Since the April 2019 monetary policy review, domestic growth momentum has weakened and risks to global growth have increased.

So, a 25 basis points (bps) cut in repo rate on 6 June should be no surprise and the market has baked that, as reflected in sliding gilt yields. The decline in US treasury yields is also conducive to a slicing.

What’s more, fiscal 2019 was the second straight year of slowdown with gross domestic product (GDP) growth slipping 40 bps to 6.8%. In the last quarter of last fiscal, GDP growth slipped to a 20 quarter low of 5.8%.

High-frequency data, too, shows that the cyclical downturn has intensified with broad-based weakness in manufacturing.

The easing of the Purchasing Managers’ Index for April means that weakness in manufacturing could linger. Exports, too, were flat in April and the escalation of the US-China trade war creates a slippery slope in the coming months.

And a decline in core inflation in April confirms rising slack in the economy.

That means two factors will be crucial to growth this fiscal: monsoon and crude oil prices. Both are a function of luck. If rains are normal and well distributed, and crude oil stays below $70 per barrel, GDP growth can pick up to 7.3% this fiscal—also helped up by the statistical low-base effect of last fiscal.

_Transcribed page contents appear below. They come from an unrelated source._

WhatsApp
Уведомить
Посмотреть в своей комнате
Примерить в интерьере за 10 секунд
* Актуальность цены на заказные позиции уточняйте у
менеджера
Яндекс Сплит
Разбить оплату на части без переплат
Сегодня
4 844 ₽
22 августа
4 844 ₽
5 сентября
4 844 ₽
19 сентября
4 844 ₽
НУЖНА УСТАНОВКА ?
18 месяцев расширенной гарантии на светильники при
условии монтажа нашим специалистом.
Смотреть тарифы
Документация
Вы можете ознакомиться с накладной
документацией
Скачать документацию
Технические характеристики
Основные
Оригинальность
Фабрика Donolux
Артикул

If both turn the wrong way, India will need a material countercyclical stimulus.

We expect consumer inflation to print to 4% this fiscal, 60 bps higher than the previous as food inflation normalizes over a low base and converges with core inflation, which is coming down.

Past trends reveal that wholesale price index (WPI)-based food inflation “Granger causes", or temporally precedes, consumer price index (CPI) food inflation.

So, the increase in WPI food inflation, which touched 7.4% in April, is expected to show up in CPI food inflation over the coming months.

The good part is that rising overall consumer inflation is unlikely to morph into generalized high inflation because of the slack in the economy and lowered inflation expectations.

As for fiscal and monetary policies, they have become growth-supportive. Fiscal deficit at 3.4% of GDP (higher than projected under the Fiscal Responsibility and Budget Management Act) has created some space for spending. This will marginally support consumption demand. Any further slippage can be potentially inflationary and will reduce the scope for monetary easing.

A key problem area in the economy remains monetary transmission. It has always been weak and asymmetric over policy cycles. Rate increases transmit, or spread, faster to lending rates than decreases.

No surprise, therefore, that despite two rate cuts since February, lending rates have hardly declined—despite the switch to marginal cost of funds-based lending rate, and despite the linking of borrowing rates to external bench marks.

Additionally, structural factors such as higher small savings rates continue to act as a floor for deposit rates and therefore lending rates.

To be sure, transmission is also weak at this juncture because of tighter liquidity.

In the road ahead, how much rate cuts will stoke and buffer the economy will depend on how effective their transmission is.

The market would look up to the RBI to turn this wheel well.

Dharmakirti Joshi is chief economist at Crisil Ltd.